**Exercises to complete**:
1. Do the following statements agree with the passage below on the American Association pitching award? For each, answer yes or no and quote the words of the passage that decide it. (a) The award was created in the same year the league was established. (b) Eight pitchers won the MVP Award before the league disbanded after the 1962 season. (c) A Most Valuable Pitcher winner was named for the 1997 season.
2. List every year mentioned in the passage below on the American Association pitching award.

**Excerpt to read**:
□ □ □ □ □ □ □

The American Association Most Valuable Pitcher Award was an annual award given to the best pitcher in Minor League Baseball's American Association based on their regular-season performance. Though the league was established in 1902, the award was not created until 1969. From 1929 to 1962, pitchers were eligible to win the Most Valuable Player Award (MVP). Eight pitchers won the MVP Award before the league disbanded after the 1962 season. The Most Valuable Pitcher Award was first issued starting with the league's revival in 1969, and it continued to be awarded through 1996; no winner was selected in the 1997 season, after which the circuit disbanded again.

□ □ □ □ □ □ □

**Provided material**:

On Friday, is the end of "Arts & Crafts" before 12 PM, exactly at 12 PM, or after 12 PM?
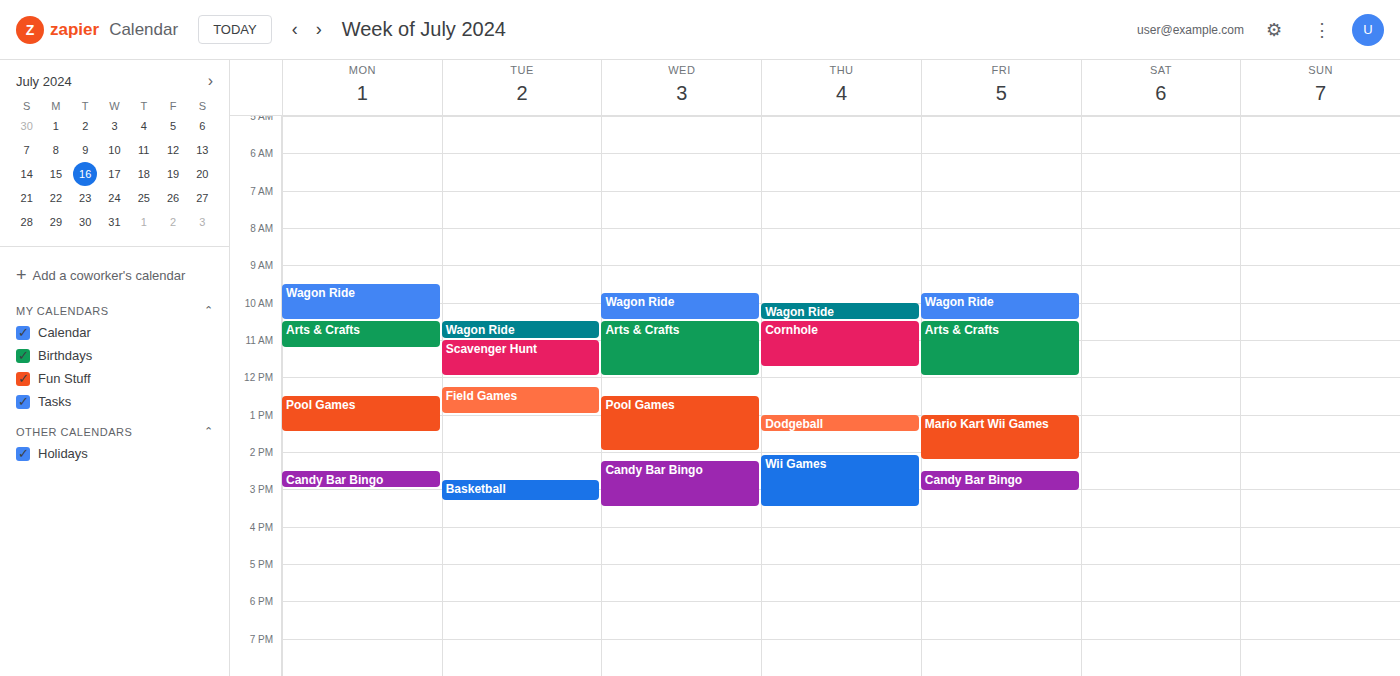
12:00 PM -- exactly at 12 PM, on the 12 PM line.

□ □ □ □ □ □ □

**Worked answers**:
1.
(a) No: "Though the league was established in 1902, the award was not created until 1969."
(b) Yes: "Eight pitchers won the MVP Award before the league disbanded after the 1962 season."
(c) No: "no winner was selected in the 1997 season"

2. 1902, 1929, 1962, 1969, 1996, 1997